Internal documents published in the ongoing lawsuit between two Ohio counties and multiple pharmacies suggest that the employees of these pharmacies may have tried to alert their superiors of the suspicious opioid prescriptions coming through their stores. This opioid lawsuit could set a precedent for holding pharmacies accountable for their potential role in the opioid crisis, according to NPR.
Unlike previous opioid lawsuits that have targeted manufacturers and distributors, the lawsuit being brought by Lake and Trumbull counties is targeting pharmacies that dispensed highly-addictive pain killers throughout the opioid crisis.
The lawsuit claims that pharmacies like CVS, Walgreens, Giant Eagle and Walmart were not verifying whether the prescriptions were justifiably prescribed.

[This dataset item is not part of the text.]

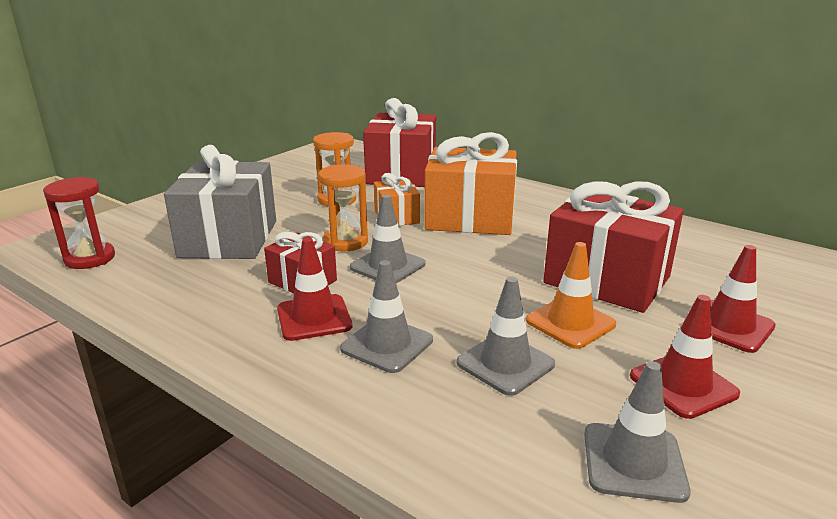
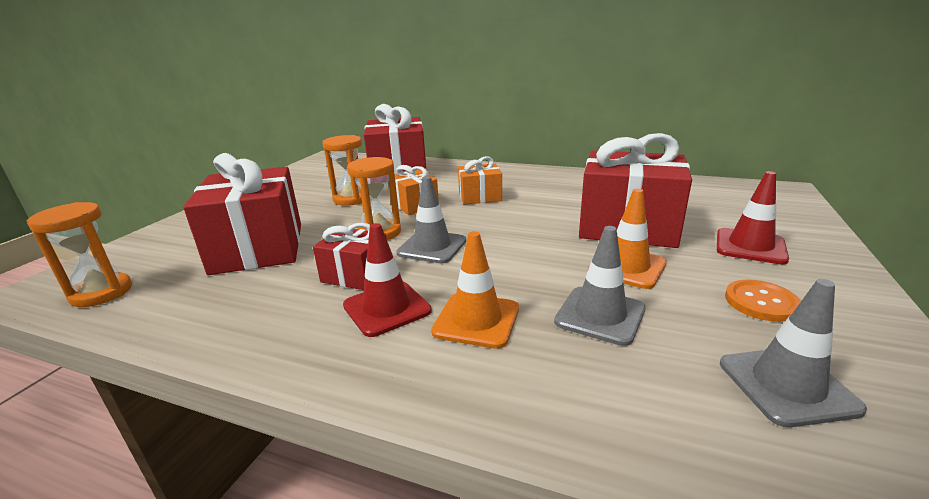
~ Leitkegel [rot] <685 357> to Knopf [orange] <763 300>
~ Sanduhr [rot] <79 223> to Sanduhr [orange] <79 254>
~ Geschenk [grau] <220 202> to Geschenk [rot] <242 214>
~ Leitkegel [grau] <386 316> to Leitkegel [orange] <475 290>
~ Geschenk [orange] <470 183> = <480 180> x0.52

This pattern of no-questions-asked opioid drug dispensing allegedly led to the unrestricted flow of opioids from these facilities without regard to the safety of patients. Internal documents recovered by the plaintiffs indicate that employees of these pharmacies were aware of these issues and brought them up to members of higher management.
One internal memo from Walgreens reads, “Walgreens is not verifying the legitimacy of suspicious orders, which could lead to the fulfillment of an illicit order.” Another complaint from a CVS employee states, “I may have been naïve to believe we were doing everything we could to reduce the growth of this tragic problem in the U.S.”
According to the plaintiffs and U.S. federal law under the federal Controlled Substances Act, all businesses involved with the manufacture and distribution of opioids, including pharmacy chains, are required to strictly monitor prescriptions and establish regimented safety programs. Plaintiff’s attorney Mark Lanier argued to the jury that pharmacies were “the last line of defense” in preventing the abuse of opioids.
The accused pharmacies have refuted the plaintiffs’ claims and argued that they had made and continue to make a good-faith effort to control opioid prescriptions.
Walgreens attorney Kaspar Stoffelmayr shifted the blame to online retailers stating, “People used to be able to order opioid medications online.”
CVS attorney Eric Delinsky argued that pharmacies were just fulfillment centers, saying that “Pharmacies don't control volume dispensed” and only doctors are responsible “because they're the ones who write prescriptions.”
Ultimately, the jury and judge will be responsible for determining whether or not pharmacies can be considered liable for allegedly becoming pill mills that fueled the opioid epidemic.